# Old UPC box



## Bonaparte (18 May 2013)

I have upgraded to Horizon (great product and free box!!). UPC haven't looked for the old box back and I have connected it to the TV in bedroom to watch recorded content. I have a free to air satellite connection in the bedroom and am wondering is it possible to use the old UPC box as a decoder which would give me extra recording facilities. Anyone got ideas??


----------



## joeysully (21 May 2013)

UPC use cable and you are trying to connect a satellite which I dont think it going to work.


----------



## Bonaparte (27 May 2013)

Hi Joey, The output from the Satellite is co-ax which is the same as UPC. I think the function of decoding is going to be similar so there should be a way to restart the UPC box as generic rather than as UPS.


----------



## cmalone (27 May 2013)

*UPC channels*

Neighbour moved from UPC but has analogue channels x 15 stations (except RTE1) on tv

has RTE2, tv3, 3e, BBC x 2, UTV, sky 1, Sky News, etc 

But she misses RTE1...

any comments why?>


----------



## Leo (27 May 2013)

Bonaparte said:


> Hi Joey, The output from the Satellite is co-ax which is the same as UPC. I think the function of decoding is going to be similar so there should be a way to restart the UPC box as generic rather than as UPS.



Not so. Lots of equipment use coax cable, the signals carried come in a huge variety. Carrier frequencies, encoding, compression, all likely to be different. Also, satellite boxes send power/control to the LNB on the dish that tune it to pick up individual transmission streams, cable carries all channels in one encoded stream.


----------



## huskerdu (27 May 2013)

Leo is right. Satellite and Cable are coded and decoded completely differently. 

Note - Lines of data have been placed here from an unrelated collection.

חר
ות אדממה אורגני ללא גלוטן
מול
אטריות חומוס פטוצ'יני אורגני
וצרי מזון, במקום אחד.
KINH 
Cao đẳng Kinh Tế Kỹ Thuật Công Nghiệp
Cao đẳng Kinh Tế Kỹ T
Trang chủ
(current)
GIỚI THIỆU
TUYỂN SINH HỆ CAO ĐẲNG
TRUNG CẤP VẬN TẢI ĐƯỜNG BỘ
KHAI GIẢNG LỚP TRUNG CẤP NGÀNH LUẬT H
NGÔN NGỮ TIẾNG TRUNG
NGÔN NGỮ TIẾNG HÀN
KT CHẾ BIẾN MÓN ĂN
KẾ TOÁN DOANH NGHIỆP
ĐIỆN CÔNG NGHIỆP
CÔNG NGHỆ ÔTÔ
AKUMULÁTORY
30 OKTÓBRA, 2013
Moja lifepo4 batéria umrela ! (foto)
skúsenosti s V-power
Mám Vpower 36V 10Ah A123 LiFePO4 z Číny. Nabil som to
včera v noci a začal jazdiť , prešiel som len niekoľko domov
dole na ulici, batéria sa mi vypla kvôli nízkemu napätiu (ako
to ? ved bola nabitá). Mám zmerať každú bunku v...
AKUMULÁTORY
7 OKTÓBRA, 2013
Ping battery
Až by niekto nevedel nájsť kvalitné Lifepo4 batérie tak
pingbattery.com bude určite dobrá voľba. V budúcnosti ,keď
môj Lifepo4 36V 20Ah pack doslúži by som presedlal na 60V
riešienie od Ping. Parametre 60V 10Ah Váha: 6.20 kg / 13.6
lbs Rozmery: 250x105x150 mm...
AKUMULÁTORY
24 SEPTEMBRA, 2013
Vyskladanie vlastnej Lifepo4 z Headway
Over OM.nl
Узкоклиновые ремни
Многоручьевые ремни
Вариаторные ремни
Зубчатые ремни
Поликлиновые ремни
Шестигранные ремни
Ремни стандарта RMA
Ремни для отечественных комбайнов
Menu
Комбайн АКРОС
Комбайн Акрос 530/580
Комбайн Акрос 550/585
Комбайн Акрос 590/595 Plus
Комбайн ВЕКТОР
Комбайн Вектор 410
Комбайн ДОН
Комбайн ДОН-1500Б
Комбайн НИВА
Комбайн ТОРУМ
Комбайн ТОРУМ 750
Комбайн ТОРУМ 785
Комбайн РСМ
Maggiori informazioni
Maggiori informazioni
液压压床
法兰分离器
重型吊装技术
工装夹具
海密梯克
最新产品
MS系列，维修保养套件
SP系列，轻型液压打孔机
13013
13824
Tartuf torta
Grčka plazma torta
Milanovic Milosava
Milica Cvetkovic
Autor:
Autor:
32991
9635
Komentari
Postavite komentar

The vast majority of  STBs are designed to decode either cable or satellite not both.  The standard Thomson or Pace boxes used by UPC are fairly cheap Cable only boxes.


----------



## Frank (11 Jun 2013)

What do you think of the horizon box?

Any real difference?


----------



## Bonaparte (9 Jan 2014)

Sorry Frank, Only seeing this now. I find the Horizon box to be excellent. There have been many comments on many sites expressing negative feedback, however, I have nothing but positives to say about it. The facility to record 4 different programmes at the same time is really good. Also there are little things, for example, if you are watching something and then hit Record it will record from the start (if you've watched from the start. Overall very happy!


----------



## STEINER (9 Jan 2014)

I have an old UPC box.  I am just going to bin it as I can't see any use for it.  All my rooms  have pre-installed tv sockets and a simple cable connection to a tv set gets the basic UPC package without subscribing to multi-room viewing.


----------